§ **Directions**
Search the data below for the line containing "- Activity logging and reporting", then please set down that line and all remaining ones exactly as written.

===== Extracted material

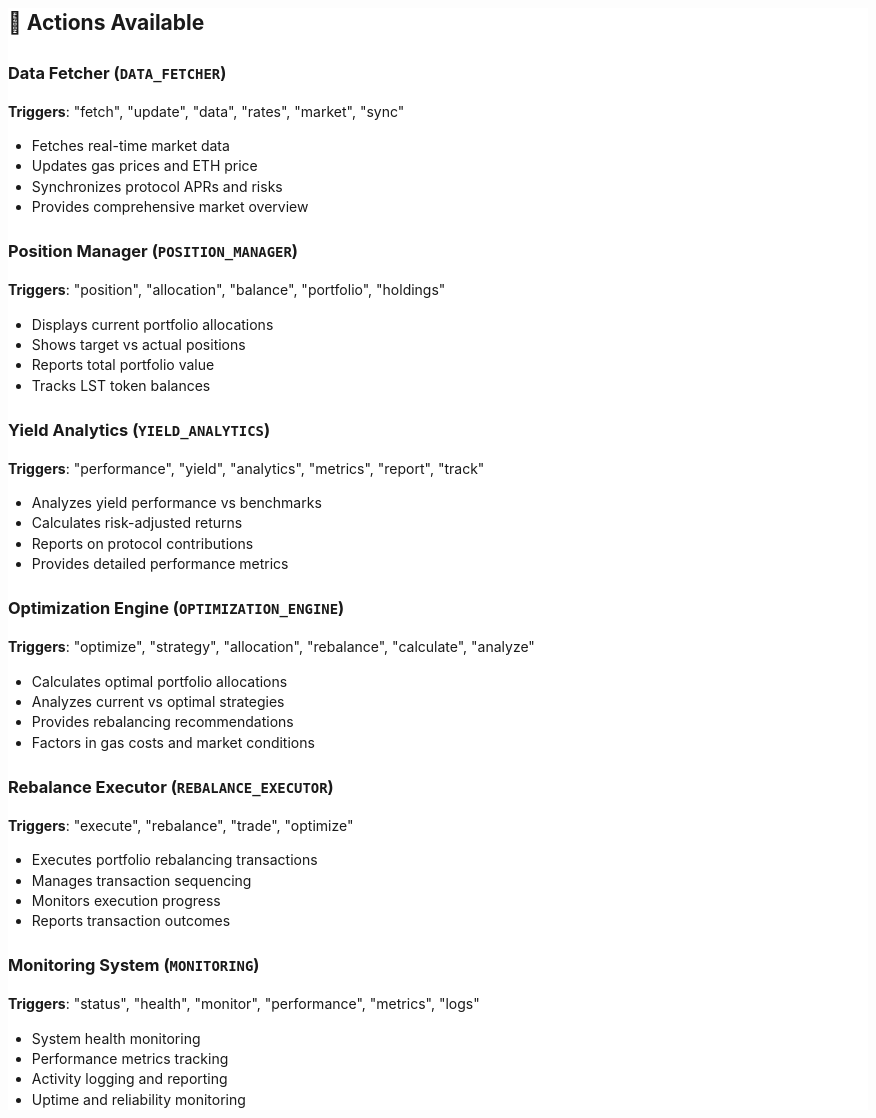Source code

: ## 📡 Actions Available

### Data Fetcher (`DATA_FETCHER`)

**Triggers**: "fetch", "update", "data", "rates", "market", "sync"

- Fetches real-time market data
- Updates gas prices and ETH price
- Synchronizes protocol APRs and risks
- Provides comprehensive market overview

### Position Manager (`POSITION_MANAGER`)

**Triggers**: "position", "allocation", "balance", "portfolio", "holdings"

- Displays current portfolio allocations
- Shows target vs actual positions
- Reports total portfolio value
- Tracks LST token balances

### Yield Analytics (`YIELD_ANALYTICS`)

**Triggers**: "performance", "yield", "analytics", "metrics", "report", "track"

- Analyzes yield performance vs benchmarks
- Calculates risk-adjusted returns
- Reports on protocol contributions
- Provides detailed performance metrics

### Optimization Engine (`OPTIMIZATION_ENGINE`)

**Triggers**: "optimize", "strategy", "allocation", "rebalance", "calculate", "analyze"

- Calculates optimal portfolio allocations
- Analyzes current vs optimal strategies
- Provides rebalancing recommendations
- Factors in gas costs and market conditions

### Rebalance Executor (`REBALANCE_EXECUTOR`)

**Triggers**: "execute", "rebalance", "trade", "optimize"

- Executes portfolio rebalancing transactions
- Manages transaction sequencing
- Monitors execution progress
- Reports transaction outcomes

### Monitoring System (`MONITORING`)

**Triggers**: "status", "health", "monitor", "performance", "metrics", "logs"

- System health monitoring
- Performance metrics tracking
- Activity logging and reporting
- Uptime and reliability monitoring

==========

§ **Answer**
- Activity logging and reporting
- Uptime and reliability monitoring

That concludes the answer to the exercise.